Ill do that. It doesnt bother me near as much as the cutting, welding, grinding and repainting would. Im going to rinse out the steel dust and fire it up here in a couple of hours. Ill post the results as soon as they are in. 

Smoked bologna is going to be the first meat.


----------



## Hawging It (Dec 23, 2019)

I am not a stick burner builder but own a custom rig and a Bayou Classic and vents on the doors are near the bottom of the doors. I assume this is to have the air circulate under the wood. If the vents are at the top, the air would circulate over the wood directly into the smoke/cook chamber. Just my take. I may be wrong.  Stick burner builders on here will know for sure. Good Luck.
HAWG


----------



## civilsmoker (Dec 23, 2019)

Good deal, I would suggest you season it fully before you start cooking in it.


----------



## Ringer (Dec 23, 2019)

Will do, ill oil it and bring it up high for a few hours before putting anything on it


----------



## Ringer (Dec 24, 2019)

The seasoning went well. I rinsed it out then built a small fire to dry it out. I took it up to 150 or so and sprayed it down with the lodge oil. After that i brought it up to 450-500 for an hour or so and gradually let it come down to 250 ofer a few hours using hickory.
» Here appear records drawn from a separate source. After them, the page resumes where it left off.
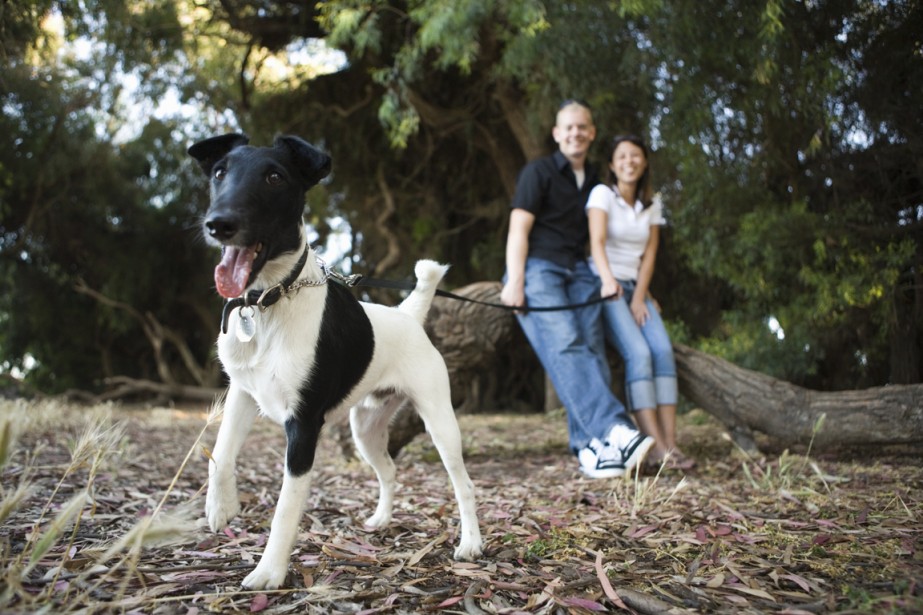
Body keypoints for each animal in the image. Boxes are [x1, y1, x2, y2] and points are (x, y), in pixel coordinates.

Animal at [191, 134, 488, 588]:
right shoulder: (242, 391)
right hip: (365, 429)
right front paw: (220, 508)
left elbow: (285, 509)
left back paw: (470, 543)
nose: (218, 223)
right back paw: (382, 519)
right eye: (219, 172)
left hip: (440, 423)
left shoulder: (303, 426)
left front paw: (269, 571)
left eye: (275, 177)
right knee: (389, 471)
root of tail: (407, 314)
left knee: (464, 484)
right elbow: (220, 455)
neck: (269, 303)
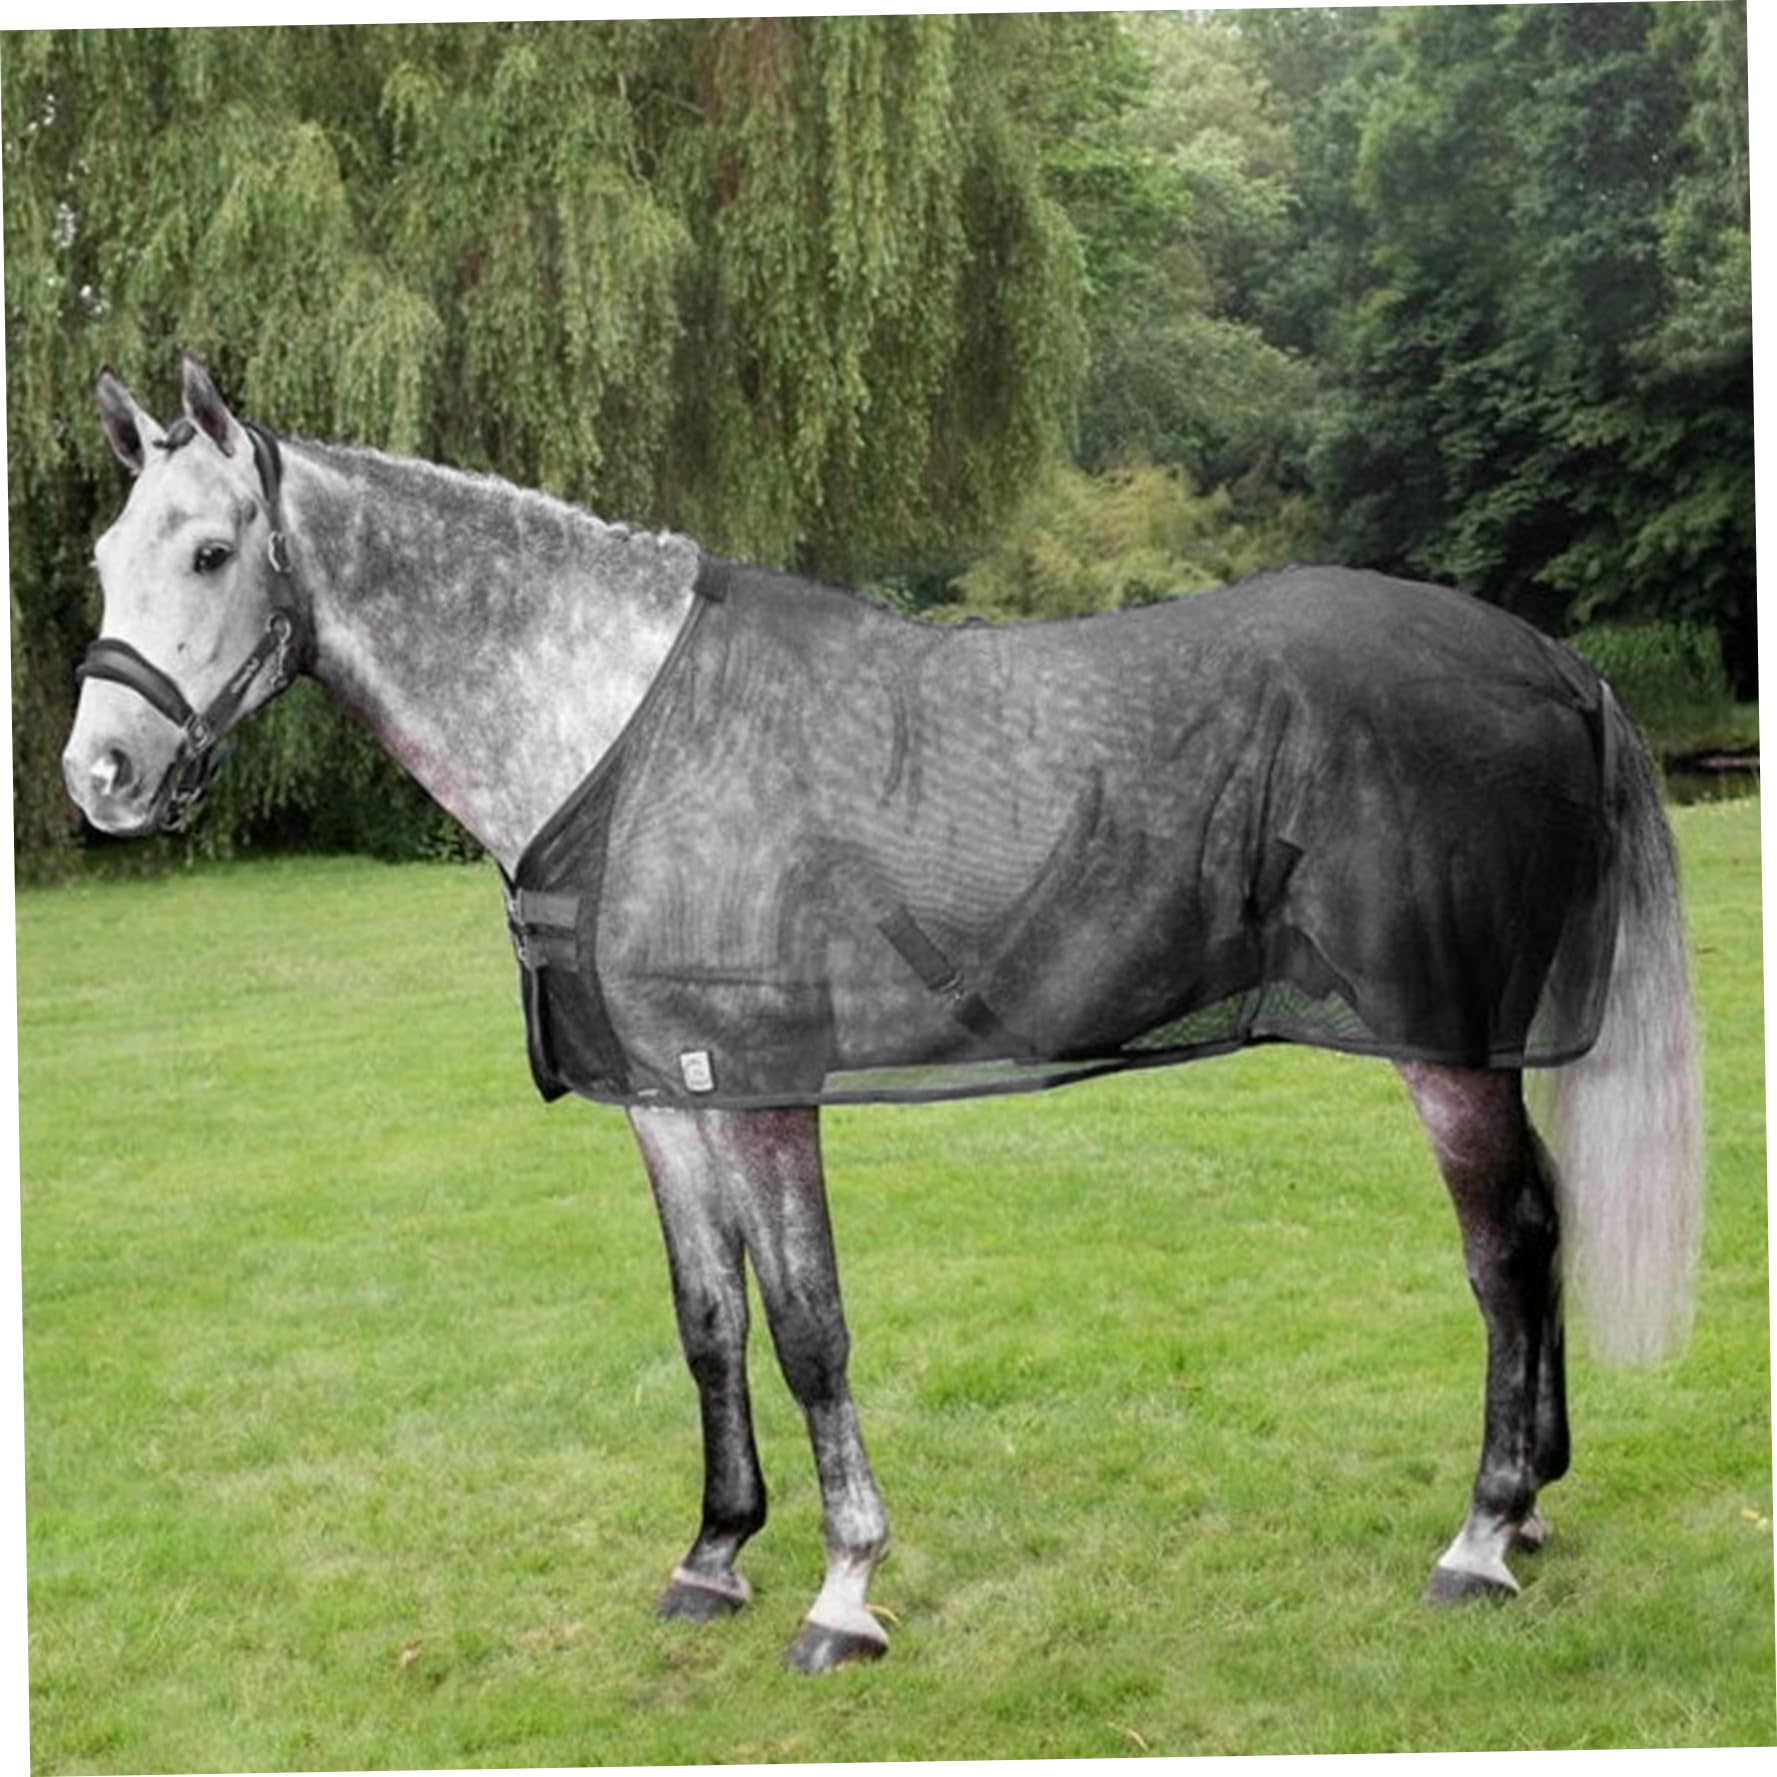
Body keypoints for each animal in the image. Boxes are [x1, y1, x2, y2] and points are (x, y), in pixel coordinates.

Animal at [62, 355, 1702, 1674]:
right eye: (102, 554)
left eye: (211, 550)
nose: (101, 777)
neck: (624, 736)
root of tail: (1556, 664)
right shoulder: (669, 1097)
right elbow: (709, 1324)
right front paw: (712, 1555)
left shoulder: (761, 1086)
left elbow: (808, 1327)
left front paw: (843, 1590)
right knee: (1540, 1227)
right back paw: (1532, 1511)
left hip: (1444, 1045)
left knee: (1505, 1252)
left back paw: (1480, 1535)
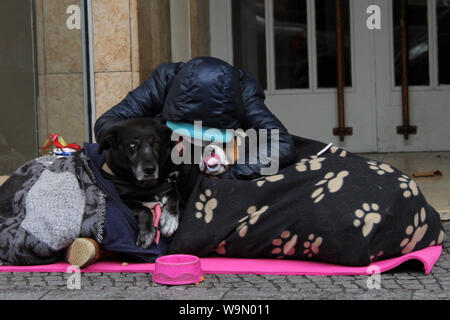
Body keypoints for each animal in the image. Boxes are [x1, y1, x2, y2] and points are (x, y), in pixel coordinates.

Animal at [98, 118, 181, 250]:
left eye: (156, 143)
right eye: (132, 145)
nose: (150, 169)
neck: (148, 186)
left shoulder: (170, 185)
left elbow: (175, 198)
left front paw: (170, 220)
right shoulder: (124, 201)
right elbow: (144, 210)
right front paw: (147, 233)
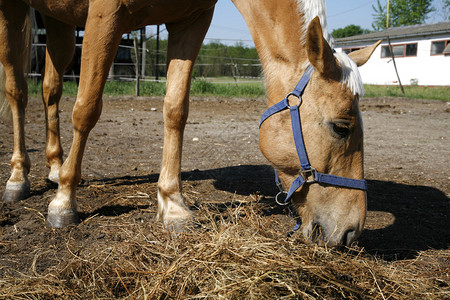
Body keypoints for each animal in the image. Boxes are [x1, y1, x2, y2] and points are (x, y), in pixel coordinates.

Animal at [0, 0, 380, 246]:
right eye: (341, 127)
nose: (351, 231)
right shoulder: (105, 14)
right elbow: (87, 107)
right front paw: (64, 202)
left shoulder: (192, 19)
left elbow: (176, 108)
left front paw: (173, 206)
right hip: (15, 9)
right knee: (17, 89)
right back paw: (19, 178)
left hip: (59, 20)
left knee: (50, 88)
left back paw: (54, 166)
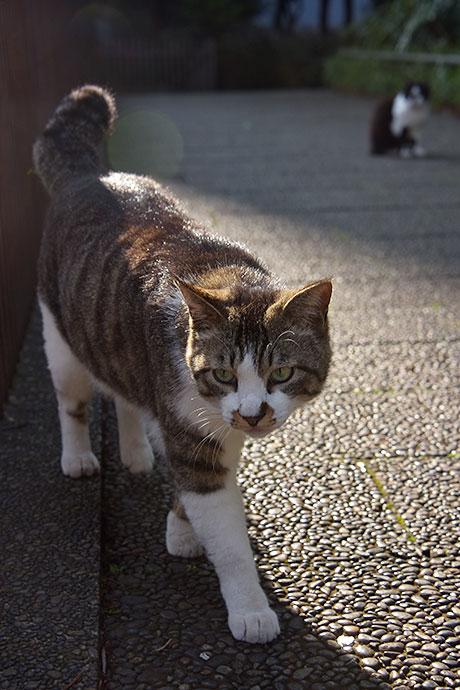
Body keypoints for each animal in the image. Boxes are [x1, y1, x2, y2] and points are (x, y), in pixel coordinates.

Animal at [34, 84, 332, 640]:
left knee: (126, 394)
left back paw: (134, 451)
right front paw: (250, 609)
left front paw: (180, 528)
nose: (253, 415)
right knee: (74, 402)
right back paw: (79, 456)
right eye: (223, 373)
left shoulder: (213, 428)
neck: (225, 271)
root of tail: (87, 175)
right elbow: (227, 537)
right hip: (61, 339)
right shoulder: (190, 424)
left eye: (281, 373)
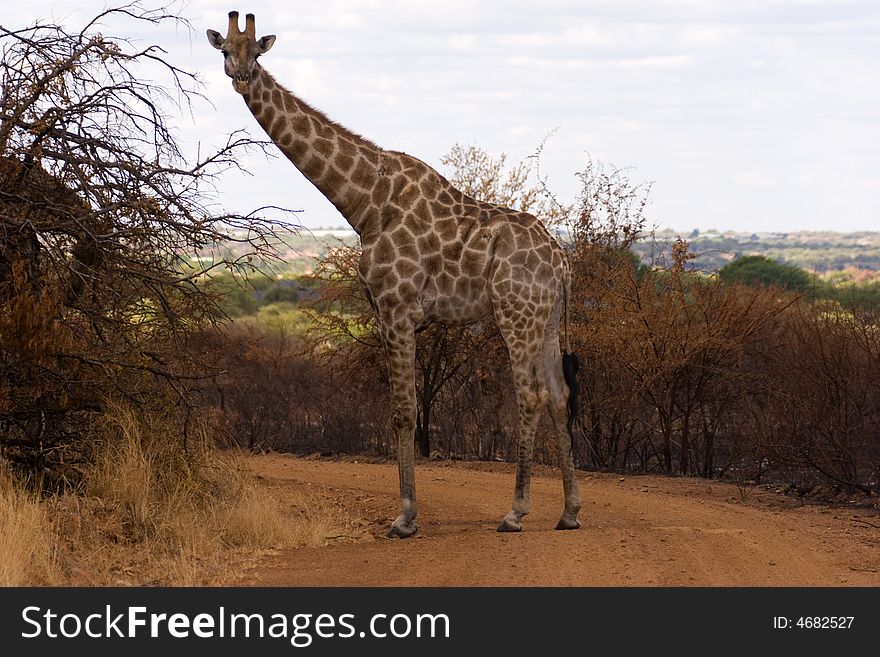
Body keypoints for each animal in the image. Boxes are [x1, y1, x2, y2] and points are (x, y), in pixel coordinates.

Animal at [209, 11, 580, 540]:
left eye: (256, 52)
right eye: (225, 50)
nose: (241, 77)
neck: (365, 202)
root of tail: (562, 261)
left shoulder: (397, 307)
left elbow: (404, 411)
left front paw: (404, 518)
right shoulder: (387, 309)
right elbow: (401, 409)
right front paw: (407, 513)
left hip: (517, 313)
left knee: (530, 395)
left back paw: (515, 512)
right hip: (546, 318)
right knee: (559, 395)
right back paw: (569, 511)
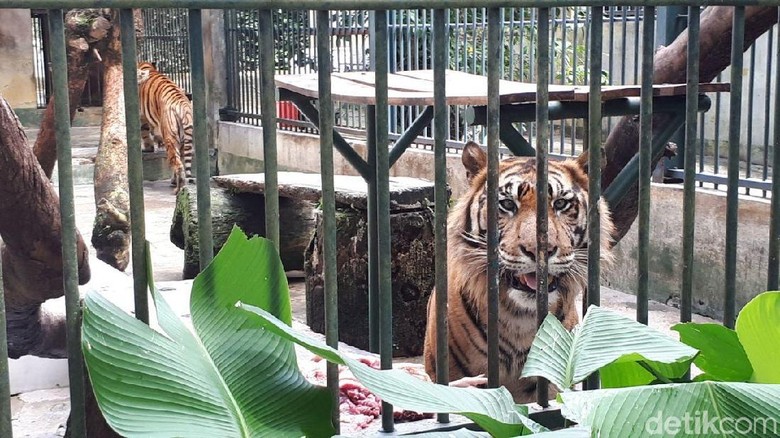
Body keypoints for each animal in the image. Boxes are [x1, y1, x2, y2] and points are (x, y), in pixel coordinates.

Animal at [136, 61, 194, 193]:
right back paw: (177, 184)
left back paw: (178, 189)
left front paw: (148, 147)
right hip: (186, 140)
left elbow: (144, 131)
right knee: (183, 162)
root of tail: (183, 107)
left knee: (178, 165)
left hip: (171, 139)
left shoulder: (141, 115)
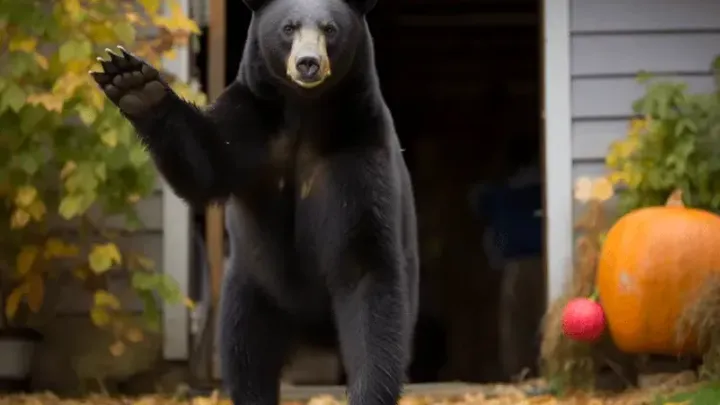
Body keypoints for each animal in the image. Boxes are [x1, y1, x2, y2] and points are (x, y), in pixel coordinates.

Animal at [89, 0, 419, 403]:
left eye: (330, 29)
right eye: (289, 28)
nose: (308, 63)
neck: (303, 112)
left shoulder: (356, 145)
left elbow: (363, 264)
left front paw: (369, 392)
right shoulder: (252, 125)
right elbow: (205, 165)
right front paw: (133, 83)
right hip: (250, 291)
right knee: (246, 357)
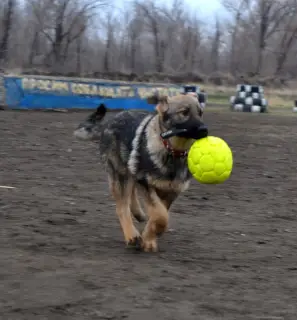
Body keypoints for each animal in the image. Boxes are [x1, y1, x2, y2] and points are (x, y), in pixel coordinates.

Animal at [73, 94, 207, 251]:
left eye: (200, 113)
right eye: (184, 112)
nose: (205, 130)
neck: (172, 151)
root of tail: (108, 123)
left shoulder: (171, 191)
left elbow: (159, 214)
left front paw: (149, 238)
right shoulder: (146, 183)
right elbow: (160, 216)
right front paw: (150, 236)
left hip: (130, 171)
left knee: (131, 193)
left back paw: (138, 214)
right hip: (121, 175)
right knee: (122, 207)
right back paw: (131, 235)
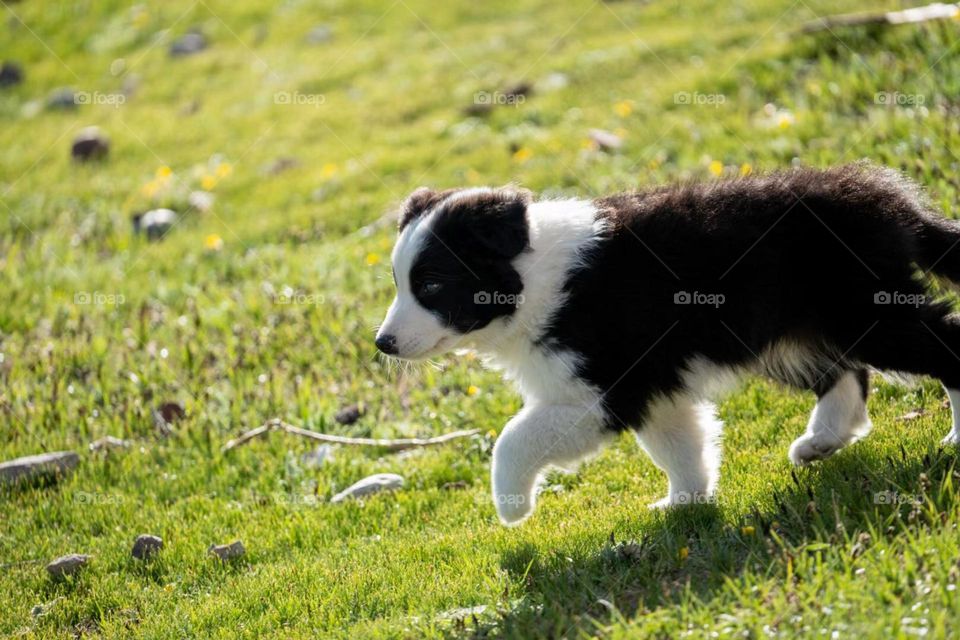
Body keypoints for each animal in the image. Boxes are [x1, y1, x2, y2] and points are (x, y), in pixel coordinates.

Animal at [374, 164, 960, 524]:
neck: (533, 276)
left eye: (430, 285)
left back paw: (954, 437)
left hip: (866, 311)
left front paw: (512, 506)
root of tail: (885, 200)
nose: (383, 343)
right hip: (800, 330)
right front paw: (685, 504)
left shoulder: (609, 388)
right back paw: (822, 441)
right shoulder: (655, 388)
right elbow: (679, 442)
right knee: (845, 373)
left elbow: (514, 438)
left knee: (944, 345)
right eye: (400, 282)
After that i threw on a bit more hickory and the bologna logs. It turned out good but it goes through wood fast.


----------



## civilsmoker (Dec 24, 2019)

Glad it burned good. It has a lot of volume so it will take some fuel. Also try a larger split as they will burn slower and lower temp. Just be sure they have enough hot coals (heat) and air to burn clean.


----------



## Ringer (Dec 24, 2019)

Yes, the search for a good wood source is on.


----------